The blonde girl snorted. A cruel, dismissive sound. "Please. She's just his study buddy. Everyone knows that. Have you ever seen them actually go on a real date? She just follows him around the library with flashcards."
A sharp, biting heat bloomed in my chest. Study buddy. The entire school watched me bleed myself dry for his academic career, and they labeled me a glorified, unpaid tutor.
"Well, it's definitely over now," the third girl chimed in, leaning closer to the phone. "My sister was driving downtown an hour ago. She saw Liam and Madison walking into the lobby of The Plaza Hotel. Holding hands. He was carrying her overnight bag."
"Damn. Upgrading to the billionaire tier," the boy laughed. "Good for him."
I sat frozen in my booth. My knuckles turned white around the plastic cup.
The Plaza Hotel. An hour ago. He called me from a luxury hotel room he paid for with Madison's money, while Madison laughed in the background. He told me to 'have some fun' while he unzipped her overnight bag. He lectured me on enjoying life while actively betraying me.
My jaw clenched so hard my back teeth ached. My vision tunneled. A furious, beautiful clarity washed over my brain, burning away the last remaining shreds of my past affection. I wasn't sad. I didn't want to cry. I was entirely, violently awake.
I looked down at the iced latte in my hand. I lifted the plastic rim to my lips. I pulled the dark liquid up the straw.
The espresso hit my tongue. It tasted burnt. Acidic. Harshly cold.
I swallowed the sip. I placed the cup back onto the sticky table. I wiped my mouth with the back of my hand.
"Too bitter," I whispered to the empty booth.
I stood up. I didn't spare a single glance at the gossiping juniors next to me. I picked up the full, heavy cup of coffee. I walked over to the stainless steel trash can by the exit, hovered my hand over the opening, and dropped it straight in.

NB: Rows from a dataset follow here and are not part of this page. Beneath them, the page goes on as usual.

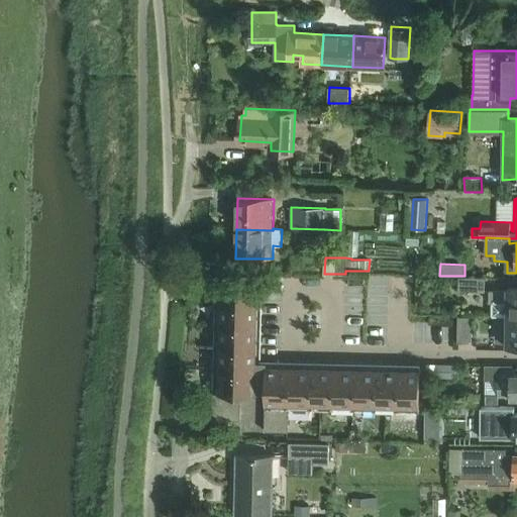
[(486,292),(486,277),(459,277),(458,291),(486,292)]
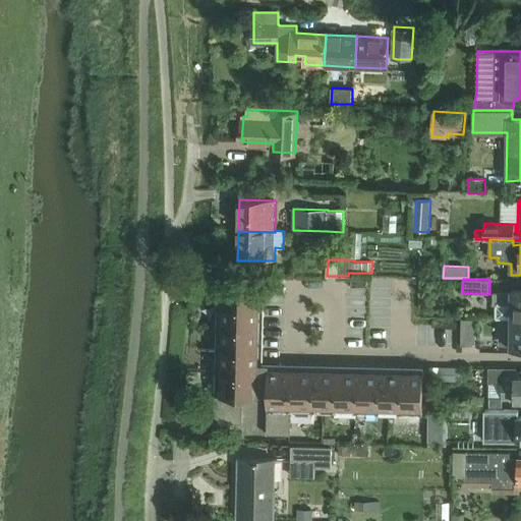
[(218,304),(261,304),(261,283),(218,283),(218,304)]
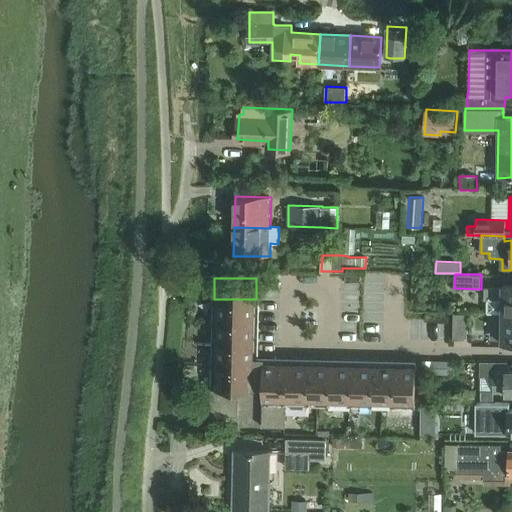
[(503,287),(485,287),(485,299),(489,299),(489,312),(503,313),(511,313),(511,285),(503,285),(503,287)]
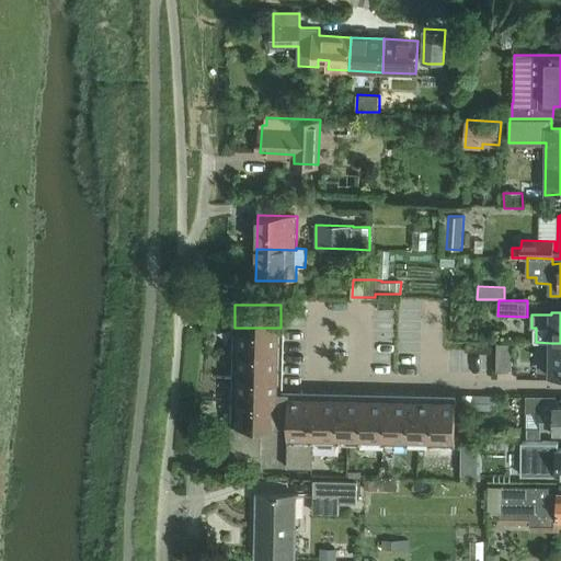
[(233,351),(279,351),(281,328),(235,328),(233,351)]
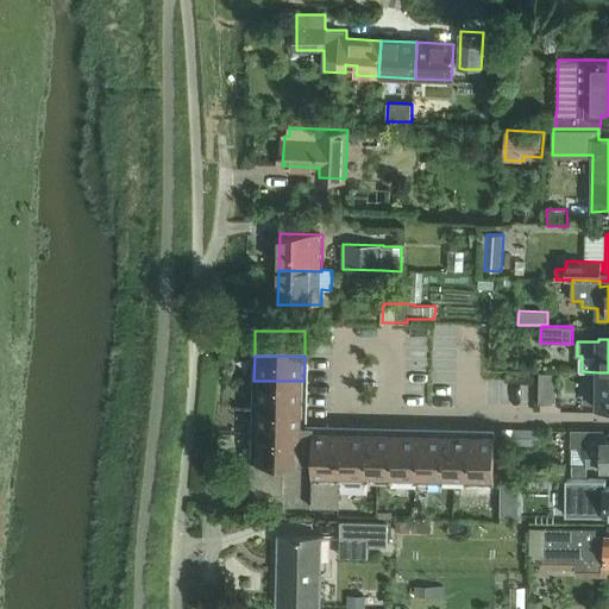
[(557,403),(557,372),(540,372),(540,403),(557,403)]
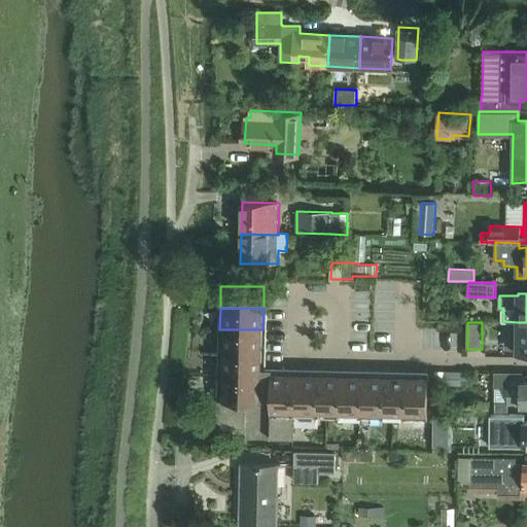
[(526,322),(518,322),(518,351),(526,351),(526,322)]
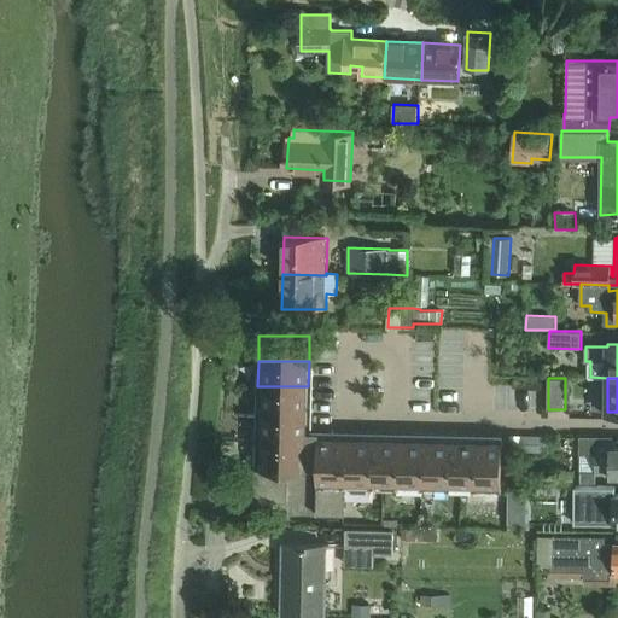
[(257,414),(307,414),(308,386),(257,386),(257,414)]
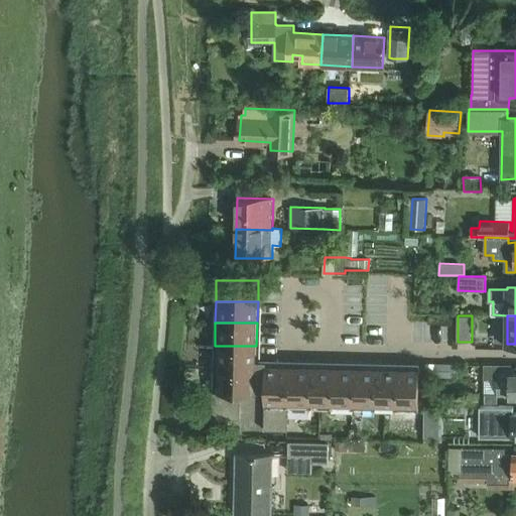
[(256,364),(256,346),(215,346),(214,364),(256,364)]
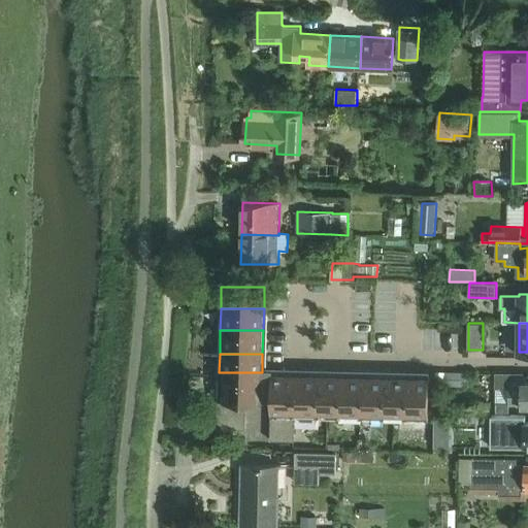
[(246,400),(260,400),(262,372),(219,372),(218,399),(246,400)]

The plastic hit the bottom of the bin with a loud, satisfying thud. The ice shattered.
"Won't be ordering this again."
I pushed the heavy glass doors open and stepped back into the freezing night. I zipped up my jacket. I looked toward the massive brick auditorium at the center of the campus.
Tomorrow morning is graduation. Tomorrow morning, I burn his entire world to the ground.